Deutlich reifer und planvoller ging Reemtsma dann 1984 beim Aufbau des Instituts vor, zu dessen Gründungsbeirat die Psychoanalytikerin Margarete Mitscherlich, der Gesellschaftstheoretiker Ernest Mandel und die Feministin Alice Schwarzer gehörten. In der stark von kulturellen und politischen Antagonismen geprägten Atmosphäre der frühen Achtziger waren die Namen ein gesellschaftspolitisches Programm.

Bürgerliche Linke blieb skeptisch

Aber selbst die bürgerliche Linke war skeptisch. So etwas tut man nicht, meinte, ganz wie einst Reemtsmas Mutter, schließlich auch Fritz J. Raddatz, Feuilletonchef der „Zeit“. Die namentliche Anlehnung des Instituts an das berühmte, von Theodor W. Adorno begründete Frankfurter Institut für Sozialforschung, sei doch wohl eher eine Anmaßung. So musste es verstanden werden. Eine Art Hybris, die trotz aller spürbaren Zurückhaltung im Auftreten, nicht mit Bescheidenheit zu verwechseln war.

Wer ist Jan Philipp Reemtsma? Was hat er jetzt wieder getan und warum? Diese und ähnliche Fragen haben die intellektuelle Biographie des Philologen stets begleitet. Trotz seines umfangreichen Werks als Stifter, Mäzen, Schriftsteller und Wissenschaftler muss er sich fortwährend gegen Fremdzuschreibungen, psychologische Deutungen und Unterstellungen zur Wehr setzen. Besonders deutlich wurde das in einer Auseinandersetzung mit dem „Merkur“-Herausgeber Karl-Heinz Bohrer über die Neuauflage der Wehrmachtsausstellung 2004. In einer Replik im „Merkur“ wendet Reemtsma sich vor allem gegen den psychologisierenden Stil der Angriffe, in dem Bohrer provokativ gefragt hatte, ob Reemtsma mit ödipalem Furor seine Familiengeschichte thematisiere, insbesondere die wirtschaftliche Kooperation des väterlichen Unternehmens mit den Nazis, oder ob er genau davon ablenken wolle.

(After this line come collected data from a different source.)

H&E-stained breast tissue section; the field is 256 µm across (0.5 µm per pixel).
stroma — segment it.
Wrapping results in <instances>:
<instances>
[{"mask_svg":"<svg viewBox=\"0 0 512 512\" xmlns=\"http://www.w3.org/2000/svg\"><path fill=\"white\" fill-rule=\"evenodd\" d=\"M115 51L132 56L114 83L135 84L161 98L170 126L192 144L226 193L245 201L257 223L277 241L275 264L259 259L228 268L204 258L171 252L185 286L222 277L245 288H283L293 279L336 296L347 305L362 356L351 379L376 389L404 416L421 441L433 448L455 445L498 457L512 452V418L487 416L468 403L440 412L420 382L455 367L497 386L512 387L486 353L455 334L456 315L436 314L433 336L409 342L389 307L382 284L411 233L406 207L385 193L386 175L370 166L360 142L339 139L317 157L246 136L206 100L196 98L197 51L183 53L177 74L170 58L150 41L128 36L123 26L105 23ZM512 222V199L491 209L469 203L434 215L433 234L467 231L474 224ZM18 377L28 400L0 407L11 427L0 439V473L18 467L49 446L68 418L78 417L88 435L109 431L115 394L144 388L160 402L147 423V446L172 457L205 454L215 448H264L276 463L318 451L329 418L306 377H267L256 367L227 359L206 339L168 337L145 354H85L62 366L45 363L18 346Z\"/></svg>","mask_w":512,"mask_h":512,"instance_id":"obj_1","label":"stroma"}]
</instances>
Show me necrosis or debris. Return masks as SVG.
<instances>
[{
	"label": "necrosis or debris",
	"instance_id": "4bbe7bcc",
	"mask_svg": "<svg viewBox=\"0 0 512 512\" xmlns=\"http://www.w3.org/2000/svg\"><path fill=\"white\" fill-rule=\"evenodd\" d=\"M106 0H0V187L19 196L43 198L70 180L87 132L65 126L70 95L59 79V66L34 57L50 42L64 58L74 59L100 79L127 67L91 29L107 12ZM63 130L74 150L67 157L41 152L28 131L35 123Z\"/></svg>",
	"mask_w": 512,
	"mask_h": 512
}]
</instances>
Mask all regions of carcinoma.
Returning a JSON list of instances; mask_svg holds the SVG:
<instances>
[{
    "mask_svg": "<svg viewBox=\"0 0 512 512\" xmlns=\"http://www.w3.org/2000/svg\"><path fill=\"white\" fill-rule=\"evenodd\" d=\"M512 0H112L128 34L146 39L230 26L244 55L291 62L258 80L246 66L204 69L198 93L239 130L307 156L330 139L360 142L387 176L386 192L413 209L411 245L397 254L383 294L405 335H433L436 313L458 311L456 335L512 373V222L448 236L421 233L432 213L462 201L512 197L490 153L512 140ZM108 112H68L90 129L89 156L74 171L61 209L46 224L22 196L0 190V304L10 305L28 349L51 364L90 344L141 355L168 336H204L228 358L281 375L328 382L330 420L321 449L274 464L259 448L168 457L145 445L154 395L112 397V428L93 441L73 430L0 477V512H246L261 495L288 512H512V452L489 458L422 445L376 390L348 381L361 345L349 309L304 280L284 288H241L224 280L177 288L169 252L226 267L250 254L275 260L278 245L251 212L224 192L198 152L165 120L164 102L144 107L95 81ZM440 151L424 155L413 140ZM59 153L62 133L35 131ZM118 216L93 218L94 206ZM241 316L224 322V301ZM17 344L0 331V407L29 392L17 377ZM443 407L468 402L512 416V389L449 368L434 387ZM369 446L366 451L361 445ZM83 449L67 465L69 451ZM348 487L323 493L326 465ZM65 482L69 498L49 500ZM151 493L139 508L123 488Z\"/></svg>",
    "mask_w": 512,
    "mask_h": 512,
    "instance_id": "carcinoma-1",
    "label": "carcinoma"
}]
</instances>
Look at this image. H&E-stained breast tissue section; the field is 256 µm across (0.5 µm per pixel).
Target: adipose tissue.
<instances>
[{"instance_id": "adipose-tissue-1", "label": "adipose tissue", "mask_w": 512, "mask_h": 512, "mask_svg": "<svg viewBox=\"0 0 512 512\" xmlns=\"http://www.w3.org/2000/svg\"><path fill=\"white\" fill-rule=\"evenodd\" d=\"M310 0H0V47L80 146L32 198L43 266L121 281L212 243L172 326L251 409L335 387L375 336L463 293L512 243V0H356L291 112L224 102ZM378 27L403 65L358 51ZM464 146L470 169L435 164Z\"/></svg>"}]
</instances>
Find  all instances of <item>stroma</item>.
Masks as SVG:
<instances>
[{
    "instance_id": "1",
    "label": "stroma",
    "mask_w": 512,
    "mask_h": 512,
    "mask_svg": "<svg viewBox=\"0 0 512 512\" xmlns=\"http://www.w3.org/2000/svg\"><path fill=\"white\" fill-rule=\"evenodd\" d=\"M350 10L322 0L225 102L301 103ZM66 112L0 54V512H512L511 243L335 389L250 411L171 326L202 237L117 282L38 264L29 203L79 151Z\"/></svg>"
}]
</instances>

Es gehört zu den Paradoxien seines Lebens, dass beinahe alles, was er geschrieben, gefördert und gegründet hat, im Dienst einer kaum verklausulierten Idee politischer Aufklärung steht, hinter der doch immer wieder nach einer „hidden agenda“ gesucht wurde. Dabei hat es an eindeutigen politischen Begründungsversuchen nie gemangelt. In einem 130-seitigen Katalog hatte das Institut 1984 seine künftigen Arbeitsschwerpunkte vorgestellt: Gewalt, Folter, Armut – Ursachen, Erscheinungsformen, psychologische und politische Folgen.

Auf dramatische, lebensbedrohliche Weise holen Reemtsma diese Themen ein. Am 25. März 1996 wird er vor seinem Haus in Hamburg überwältigt und bleibt bis zum 26. April in der Gewalt seiner Entführer. Die Reemtsma-Entführung gilt als eines der spektakulärsten Verbrechen ihrer Art in der Geschichte der Bundesrepublik. Reemtsma versucht die traumatischen Erfahrungen der erlittenen Gewalt in dem Buch „Im Keller“ mit schriftstellerischen Mitteln zu verarbeiten. Und man tritt dem Menschen Reemtsma wohl nicht zu nahe, wenn man den Ausgangspunkt seines großen theoretischen Entwurfs über „Vertrauen und Gewalt“ von 2008 auch auf die persönliche Gewalterfahrung bezieht. Und so schließt sich mit seinem Abschlussvortrag auch in dieser Hinsicht ein Kreis. Und danach? Das Beste, was man über eine der prägenden intellektuellen Figuren der späten Bundesrepublik sagen kann ist, dass man schon wieder nicht weiß, was ein Reemtsma tut und was nicht.